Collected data
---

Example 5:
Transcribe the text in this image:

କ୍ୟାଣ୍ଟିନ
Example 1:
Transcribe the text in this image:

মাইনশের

*Problem to solve*
Exactly as given, restate all the lines above.

*Written response*
---

Example 5:
Transcribe the text in this image:

କ୍ୟାଣ୍ଟିନ
Example 1:
Transcribe the text in this image:

মাইনশের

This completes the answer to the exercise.